— PROBLEM TO WORK ON —
All of the data needs to come back exactly as written.

— INPUT —
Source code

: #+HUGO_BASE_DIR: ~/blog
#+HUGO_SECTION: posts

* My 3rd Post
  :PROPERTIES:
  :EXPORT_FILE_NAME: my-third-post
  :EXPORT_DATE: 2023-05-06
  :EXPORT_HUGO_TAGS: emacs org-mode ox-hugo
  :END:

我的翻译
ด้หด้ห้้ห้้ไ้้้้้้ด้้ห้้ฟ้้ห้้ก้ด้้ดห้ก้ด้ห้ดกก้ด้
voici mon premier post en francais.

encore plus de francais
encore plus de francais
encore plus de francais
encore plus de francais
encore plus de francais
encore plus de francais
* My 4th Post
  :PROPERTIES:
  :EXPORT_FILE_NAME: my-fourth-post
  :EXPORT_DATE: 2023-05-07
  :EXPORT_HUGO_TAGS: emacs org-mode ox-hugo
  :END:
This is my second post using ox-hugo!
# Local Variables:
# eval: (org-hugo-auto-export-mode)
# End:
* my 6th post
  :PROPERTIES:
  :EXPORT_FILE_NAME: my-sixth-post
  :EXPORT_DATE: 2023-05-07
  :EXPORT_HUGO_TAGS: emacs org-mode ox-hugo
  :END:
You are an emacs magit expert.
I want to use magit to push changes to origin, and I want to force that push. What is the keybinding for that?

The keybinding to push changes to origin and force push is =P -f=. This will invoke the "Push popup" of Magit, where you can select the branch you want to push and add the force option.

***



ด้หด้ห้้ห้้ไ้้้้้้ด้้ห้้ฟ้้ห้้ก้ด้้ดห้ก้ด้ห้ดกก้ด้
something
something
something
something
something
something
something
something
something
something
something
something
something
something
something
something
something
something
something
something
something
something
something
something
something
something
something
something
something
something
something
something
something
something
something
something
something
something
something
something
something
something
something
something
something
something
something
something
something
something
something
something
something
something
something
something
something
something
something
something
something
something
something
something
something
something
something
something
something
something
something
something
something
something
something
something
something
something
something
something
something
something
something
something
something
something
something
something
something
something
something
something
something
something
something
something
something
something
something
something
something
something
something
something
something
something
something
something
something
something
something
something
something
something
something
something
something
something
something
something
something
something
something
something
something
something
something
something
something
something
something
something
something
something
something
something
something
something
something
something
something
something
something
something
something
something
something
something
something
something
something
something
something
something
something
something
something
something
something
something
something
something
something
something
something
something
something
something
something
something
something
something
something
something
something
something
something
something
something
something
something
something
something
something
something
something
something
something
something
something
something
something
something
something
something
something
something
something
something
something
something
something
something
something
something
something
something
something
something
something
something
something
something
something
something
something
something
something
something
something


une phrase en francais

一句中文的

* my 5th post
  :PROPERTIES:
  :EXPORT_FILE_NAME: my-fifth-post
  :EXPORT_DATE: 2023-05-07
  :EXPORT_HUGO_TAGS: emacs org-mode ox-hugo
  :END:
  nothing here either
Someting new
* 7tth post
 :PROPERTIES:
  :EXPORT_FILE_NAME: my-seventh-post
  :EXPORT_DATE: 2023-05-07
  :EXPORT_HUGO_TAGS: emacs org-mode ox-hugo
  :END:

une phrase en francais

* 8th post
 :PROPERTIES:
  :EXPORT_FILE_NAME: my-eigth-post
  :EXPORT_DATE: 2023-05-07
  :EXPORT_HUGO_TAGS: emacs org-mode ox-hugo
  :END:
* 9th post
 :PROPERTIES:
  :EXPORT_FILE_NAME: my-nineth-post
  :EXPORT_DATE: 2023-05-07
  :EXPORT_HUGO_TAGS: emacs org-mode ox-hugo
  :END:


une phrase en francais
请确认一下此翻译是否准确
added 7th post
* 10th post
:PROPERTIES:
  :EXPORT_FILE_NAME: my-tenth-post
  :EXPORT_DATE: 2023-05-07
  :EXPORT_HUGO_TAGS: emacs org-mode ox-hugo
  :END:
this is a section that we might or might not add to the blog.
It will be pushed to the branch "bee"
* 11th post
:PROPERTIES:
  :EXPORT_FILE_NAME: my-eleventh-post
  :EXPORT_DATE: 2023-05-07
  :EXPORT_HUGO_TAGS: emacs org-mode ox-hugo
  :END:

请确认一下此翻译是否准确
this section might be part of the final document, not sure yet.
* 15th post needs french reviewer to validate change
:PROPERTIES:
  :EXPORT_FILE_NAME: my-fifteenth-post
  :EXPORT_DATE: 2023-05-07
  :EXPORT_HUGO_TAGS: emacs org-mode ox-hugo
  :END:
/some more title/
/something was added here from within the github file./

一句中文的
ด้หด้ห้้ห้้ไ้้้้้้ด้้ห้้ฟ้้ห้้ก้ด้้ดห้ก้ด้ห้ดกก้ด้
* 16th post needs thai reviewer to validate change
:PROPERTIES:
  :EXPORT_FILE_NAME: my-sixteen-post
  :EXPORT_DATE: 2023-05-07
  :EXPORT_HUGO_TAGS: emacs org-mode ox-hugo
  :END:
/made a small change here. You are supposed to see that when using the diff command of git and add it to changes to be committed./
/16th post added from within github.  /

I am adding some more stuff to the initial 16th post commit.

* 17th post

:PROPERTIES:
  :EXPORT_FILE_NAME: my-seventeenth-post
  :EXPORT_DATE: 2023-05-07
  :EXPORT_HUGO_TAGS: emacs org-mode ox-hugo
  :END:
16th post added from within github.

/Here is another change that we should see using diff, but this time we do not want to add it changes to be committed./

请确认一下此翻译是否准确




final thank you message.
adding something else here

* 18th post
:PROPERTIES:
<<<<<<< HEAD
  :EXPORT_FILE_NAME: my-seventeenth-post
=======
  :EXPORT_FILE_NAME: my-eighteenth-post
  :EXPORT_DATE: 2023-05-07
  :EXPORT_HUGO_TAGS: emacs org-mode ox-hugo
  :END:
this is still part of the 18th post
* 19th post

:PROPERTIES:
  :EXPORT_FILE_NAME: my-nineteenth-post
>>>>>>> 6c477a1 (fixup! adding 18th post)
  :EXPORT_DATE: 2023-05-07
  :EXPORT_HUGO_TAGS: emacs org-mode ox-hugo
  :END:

— TASK OUTPUT —
Source code

: #+HUGO_BASE_DIR: ~/blog
#+HUGO_SECTION: posts

* My 3rd Post
  :PROPERTIES:
  :EXPORT_FILE_NAME: my-third-post
  :EXPORT_DATE: 2023-05-06
  :EXPORT_HUGO_TAGS: emacs org-mode ox-hugo
  :END:

我的翻译
ด้หด้ห้้ห้้ไ้้้้้้ด้้ห้้ฟ้้ห้้ก้ด้้ดห้ก้ด้ห้ดกก้ด้
voici mon premier post en francais.

encore plus de francais
encore plus de francais
encore plus de francais
encore plus de francais
encore plus de francais
encore plus de francais
* My 4th Post
  :PROPERTIES:
  :EXPORT_FILE_NAME: my-fourth-post
  :EXPORT_DATE: 2023-05-07
  :EXPORT_HUGO_TAGS: emacs org-mode ox-hugo
  :END:
This is my second post using ox-hugo!
# Local Variables:
# eval: (org-hugo-auto-export-mode)
# End:
* my 6th post
  :PROPERTIES:
  :EXPORT_FILE_NAME: my-sixth-post
  :EXPORT_DATE: 2023-05-07
  :EXPORT_HUGO_TAGS: emacs org-mode ox-hugo
  :END:
You are an emacs magit expert.
I want to use magit to push changes to origin, and I want to force that push. What is the keybinding for that?

The keybinding to push changes to origin and force push is =P -f=. This will invoke the "Push popup" of Magit, where you can select the branch you want to push and add the force option.

***



ด้หด้ห้้ห้้ไ้้้้้้ด้้ห้้ฟ้้ห้้ก้ด้้ดห้ก้ด้ห้ดกก้ด้
something
something
something
something
something
something
something
something
something
something
something
something
something
something
something
something
something
something
something
something
something
something
something
something
something
something
something
something
something
something
something
something
something
something
something
something
something
something
something
something
something
something
something
something
something
something
something
something
something
something
something
something
something
something
something
something
something
something
something
something
something
something
something
something
something
something
something
something
something
something
something
something
something
something
something
something
something
something
something
something
something
something
something
something
something
something
something
something
something
something
something
something
something
something
something
something
something
something
something
something
something
something
something
something
something
something
something
something
something
something
something
something
something
something
something
something
something
something
something
something
something
something
something
something
something
something
something
something
something
something
something
something
something
something
something
something
something
something
something
something
something
something
something
something
something
something
something
something
something
something
something
something
something
something
something
something
something
something
something
something
something
something
something
something
something
something
something
something
something
something
something
something
something
something
something
something
something
something
something
something
something
something
something
something
something
something
something
something
something
something
something
something
something
something
something
something
something
something
something
something
something
something
something
something
something
something
something
something
something
something
something
something
something
something
something
something
something
something
something
something


une phrase en francais

一句中文的

* my 5th post
  :PROPERTIES:
  :EXPORT_FILE_NAME: my-fifth-post
  :EXPORT_DATE: 2023-05-07
  :EXPORT_HUGO_TAGS: emacs org-mode ox-hugo
  :END:
  nothing here either
Someting new
* 7tth post
 :PROPERTIES:
  :EXPORT_FILE_NAME: my-seventh-post
  :EXPORT_DATE: 2023-05-07
  :EXPORT_HUGO_TAGS: emacs org-mode ox-hugo
  :END:

une phrase en francais

* 8th post
 :PROPERTIES:
  :EXPORT_FILE_NAME: my-eigth-post
  :EXPORT_DATE: 2023-05-07
  :EXPORT_HUGO_TAGS: emacs org-mode ox-hugo
  :END:
* 9th post
 :PROPERTIES:
  :EXPORT_FILE_NAME: my-nineth-post
  :EXPORT_DATE: 2023-05-07
  :EXPORT_HUGO_TAGS: emacs org-mode ox-hugo
  :END:


une phrase en francais
请确认一下此翻译是否准确
added 7th post
* 10th post
:PROPERTIES:
  :EXPORT_FILE_NAME: my-tenth-post
  :EXPORT_DATE: 2023-05-07
  :EXPORT_HUGO_TAGS: emacs org-mode ox-hugo
  :END:
this is a section that we might or might not add to the blog.
It will be pushed to the branch "bee"
* 11th post
:PROPERTIES:
  :EXPORT_FILE_NAME: my-eleventh-post
  :EXPORT_DATE: 2023-05-07
  :EXPORT_HUGO_TAGS: emacs org-mode ox-hugo
  :END:

请确认一下此翻译是否准确
this section might be part of the final document, not sure yet.
* 15th post needs french reviewer to validate change
:PROPERTIES:
  :EXPORT_FILE_NAME: my-fifteenth-post
  :EXPORT_DATE: 2023-05-07
  :EXPORT_HUGO_TAGS: emacs org-mode ox-hugo
  :END:
/some more title/
/something was added here from within the github file./

一句中文的
ด้หด้ห้้ห้้ไ้้้้้้ด้้ห้้ฟ้้ห้้ก้ด้้ดห้ก้ด้ห้ดกก้ด้
* 16th post needs thai reviewer to validate change
:PROPERTIES:
  :EXPORT_FILE_NAME: my-sixteen-post
  :EXPORT_DATE: 2023-05-07
  :EXPORT_HUGO_TAGS: emacs org-mode ox-hugo
  :END:
/made a small change here. You are supposed to see that when using the diff command of git and add it to changes to be committed./
/16th post added from within github.  /

I am adding some more stuff to the initial 16th post commit.

* 17th post

:PROPERTIES:
  :EXPORT_FILE_NAME: my-seventeenth-post
  :EXPORT_DATE: 2023-05-07
  :EXPORT_HUGO_TAGS: emacs org-mode ox-hugo
  :END:
16th post added from within github.

/Here is another change that we should see using diff, but this time we do not want to add it changes to be committed./

请确认一下此翻译是否准确




final thank you message.
adding something else here

* 18th post
:PROPERTIES:
<<<<<<< HEAD
  :EXPORT_FILE_NAME: my-seventeenth-post
=======
  :EXPORT_FILE_NAME: my-eighteenth-post
  :EXPORT_DATE: 2023-05-07
  :EXPORT_HUGO_TAGS: emacs org-mode ox-hugo
  :END:
this is still part of the 18th post
* 19th post

:PROPERTIES:
  :EXPORT_FILE_NAME: my-nineteenth-post
>>>>>>> 6c477a1 (fixup! adding 18th post)
  :EXPORT_DATE: 2023-05-07
  :EXPORT_HUGO_TAGS: emacs org-mode ox-hugo
  :END:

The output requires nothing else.